• **ENUNCIADO**
Transcreva integralmente o texto sobre leituras e autores marcantes, sem qualquer alteração.

• **TEXTO FORNECIDO**
Há autores que descobri na adolescência, na biblioteca do Seixal, e aos quais volto com alguma regularidade — Kafka, Álvaro de Campos, Shakespeare, Gonçalo M. Tavares, Melville e J.D. Salinger. Os livros destes autores foram, sem dúvida, o gatilho para começar a escrever. A Metamorfose e os Contos de Kafka, Bartleby, O Escrivão de Melville, À Espera no Centeio de Salinger, Aprender a Rezar na Era da Técnica de Gonçalo M. Tavares, entre outros destes autores, contribuíram de uma forma inolvidável para a minha formação. Recentemente, e por frequentar o mestrado em Filosofia, ando a ler A Gaia Ciência de Nietzsche e Temor e Tremor de Søren Kierkegaard que, para mim, são escritos de ficção científica — operam mudanças significativas de raciocínio, é como descobrir que existem outras dimensões. No último ano, também descobri os contos de Salinger (Franny e Zooey e Nove Histórias) que identifico como um mistério paradoxal de atracção — textos simultaneamente simples e sofisticados. Reconheço-lhes mestria, são autênticas peças de relojoaria.

Imagens com marcos corporais localizados
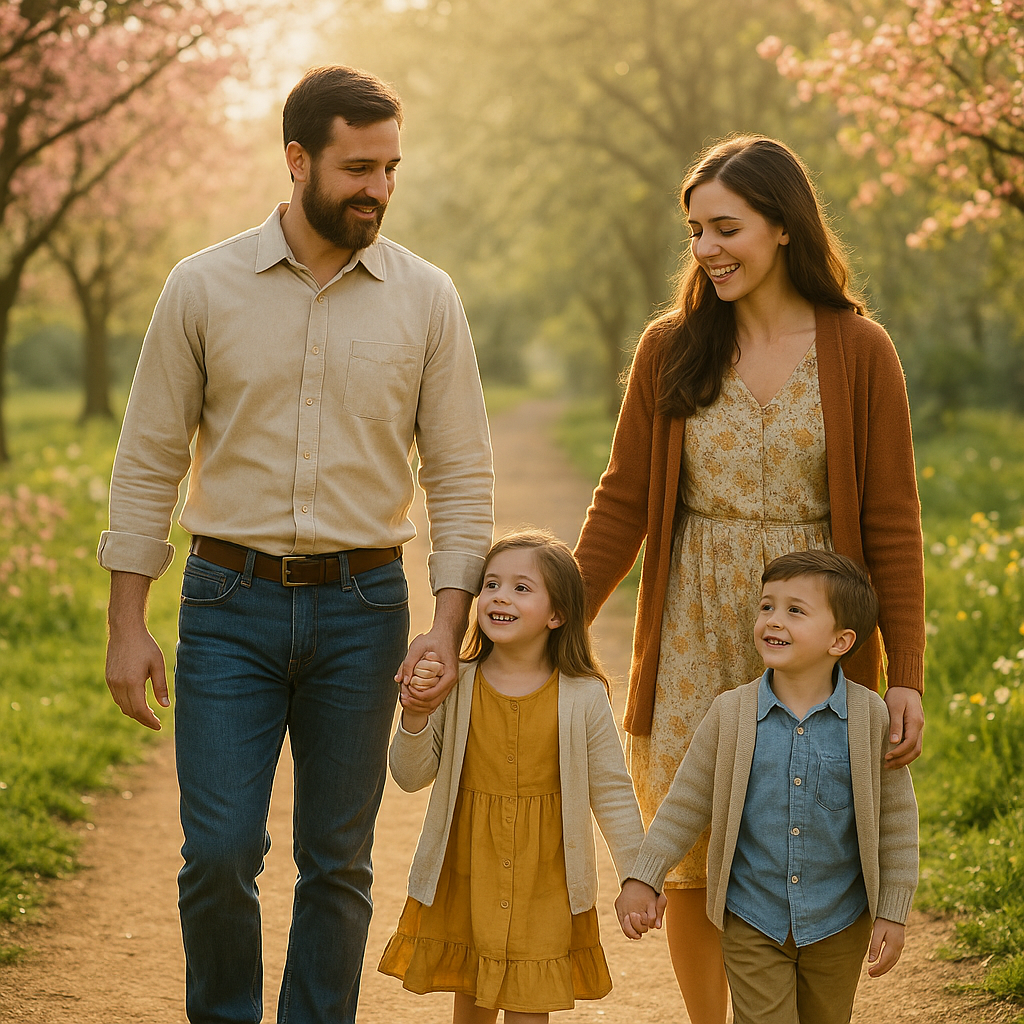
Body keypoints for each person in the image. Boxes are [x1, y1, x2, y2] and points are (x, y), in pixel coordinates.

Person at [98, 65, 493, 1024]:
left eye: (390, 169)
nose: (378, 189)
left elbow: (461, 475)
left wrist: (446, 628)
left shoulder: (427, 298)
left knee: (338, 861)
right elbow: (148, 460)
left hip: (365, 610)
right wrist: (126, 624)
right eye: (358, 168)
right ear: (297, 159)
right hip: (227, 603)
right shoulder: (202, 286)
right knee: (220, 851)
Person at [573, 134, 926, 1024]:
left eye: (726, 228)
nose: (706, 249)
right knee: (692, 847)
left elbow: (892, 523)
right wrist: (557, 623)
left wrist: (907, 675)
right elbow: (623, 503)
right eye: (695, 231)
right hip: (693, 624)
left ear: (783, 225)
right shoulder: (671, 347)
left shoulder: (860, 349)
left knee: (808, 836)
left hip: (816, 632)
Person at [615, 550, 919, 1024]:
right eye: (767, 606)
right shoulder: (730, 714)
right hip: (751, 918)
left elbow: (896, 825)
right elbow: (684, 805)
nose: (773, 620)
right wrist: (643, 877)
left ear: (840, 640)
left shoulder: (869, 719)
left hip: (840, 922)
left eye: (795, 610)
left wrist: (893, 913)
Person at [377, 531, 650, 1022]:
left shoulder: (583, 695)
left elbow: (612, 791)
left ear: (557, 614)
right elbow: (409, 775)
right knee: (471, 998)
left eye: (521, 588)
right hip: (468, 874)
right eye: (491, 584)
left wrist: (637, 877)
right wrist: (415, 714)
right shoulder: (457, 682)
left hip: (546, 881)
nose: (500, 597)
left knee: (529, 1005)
--
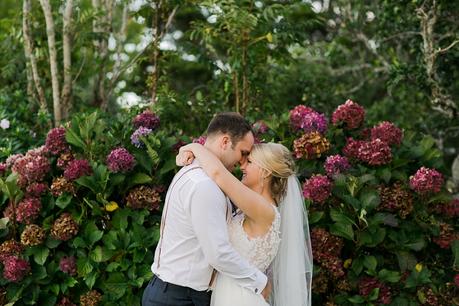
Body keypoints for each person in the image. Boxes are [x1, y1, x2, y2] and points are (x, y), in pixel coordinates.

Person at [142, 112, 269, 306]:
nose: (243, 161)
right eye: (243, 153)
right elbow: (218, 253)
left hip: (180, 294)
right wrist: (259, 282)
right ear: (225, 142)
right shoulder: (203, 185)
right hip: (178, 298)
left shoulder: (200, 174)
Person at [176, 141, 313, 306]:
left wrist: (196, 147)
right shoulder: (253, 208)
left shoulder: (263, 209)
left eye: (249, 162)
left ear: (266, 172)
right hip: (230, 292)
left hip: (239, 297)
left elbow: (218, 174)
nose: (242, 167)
* * *
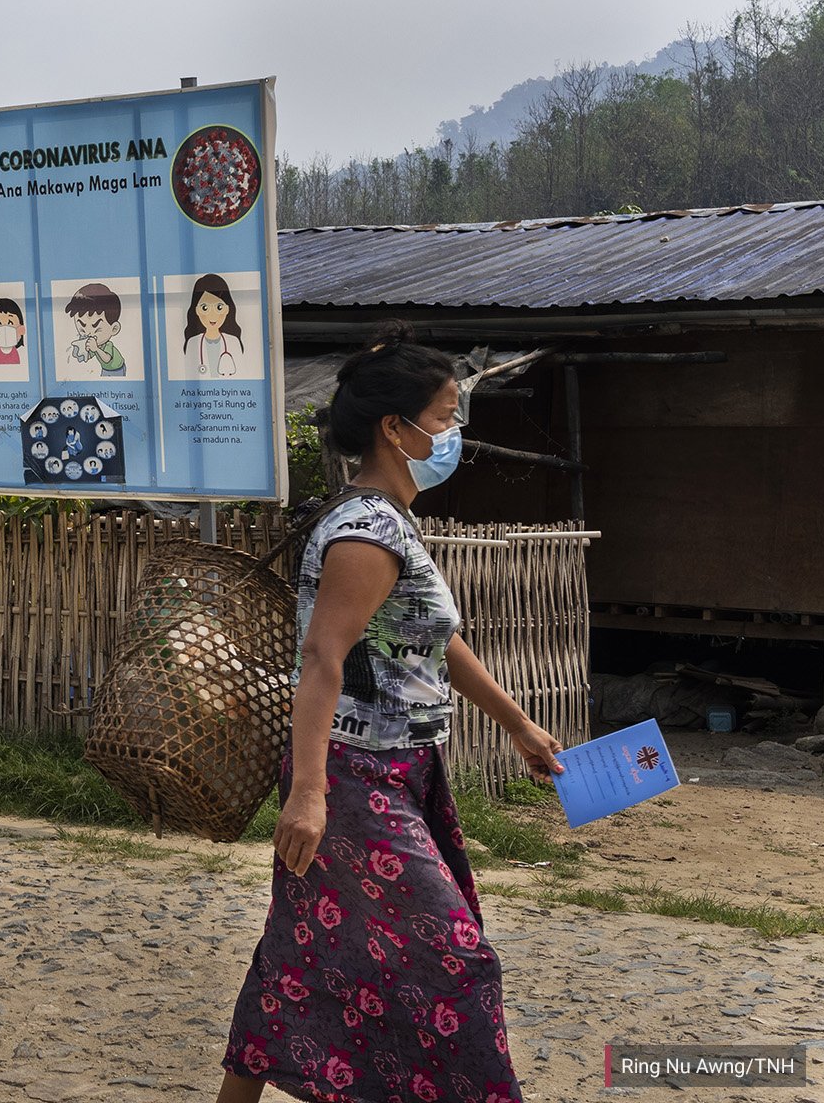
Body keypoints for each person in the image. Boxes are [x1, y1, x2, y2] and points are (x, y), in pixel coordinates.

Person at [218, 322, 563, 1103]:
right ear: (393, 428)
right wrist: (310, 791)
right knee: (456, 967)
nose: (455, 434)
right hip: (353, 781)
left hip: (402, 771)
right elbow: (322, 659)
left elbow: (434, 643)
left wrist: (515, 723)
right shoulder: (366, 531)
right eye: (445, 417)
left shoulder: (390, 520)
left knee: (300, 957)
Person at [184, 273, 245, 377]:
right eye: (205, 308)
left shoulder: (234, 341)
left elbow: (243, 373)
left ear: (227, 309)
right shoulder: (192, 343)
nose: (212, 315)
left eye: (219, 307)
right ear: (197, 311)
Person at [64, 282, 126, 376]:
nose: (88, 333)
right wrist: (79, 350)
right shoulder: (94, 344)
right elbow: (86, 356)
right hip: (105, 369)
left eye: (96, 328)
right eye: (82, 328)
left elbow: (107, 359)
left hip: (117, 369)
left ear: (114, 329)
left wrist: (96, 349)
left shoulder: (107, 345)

• **RESPOSTA**
Há autores que descobri na adolescência, na biblioteca do Seixal, e aos quais volto com alguma regularidade — Kafka, Álvaro de Campos, Shakespeare, Gonçalo M. Tavares, Melville e J.D. Salinger. Os livros destes autores foram, sem dúvida, o gatilho para começar a escrever. A Metamorfose e os Contos de Kafka, Bartleby, O Escrivão de Melville, À Espera no Centeio de Salinger, Aprender a Rezar na Era da Técnica de Gonçalo M. Tavares, entre outros destes autores, contribuíram de uma forma inolvidável para a minha formação. Recentemente, e por frequentar o mestrado em Filosofia, ando a ler A Gaia Ciência de Nietzsche e Temor e Tremor de Søren Kierkegaard que, para mim, são escritos de ficção científica — operam mudanças significativas de raciocínio, é como descobrir que existem outras dimensões. No último ano, também descobri os contos de Salinger (Franny e Zooey e Nove Histórias) que identifico como um mistério paradoxal de atracção — textos simultaneamente simples e sofisticados. Reconheço-lhes mestria, são autênticas peças de relojoaria.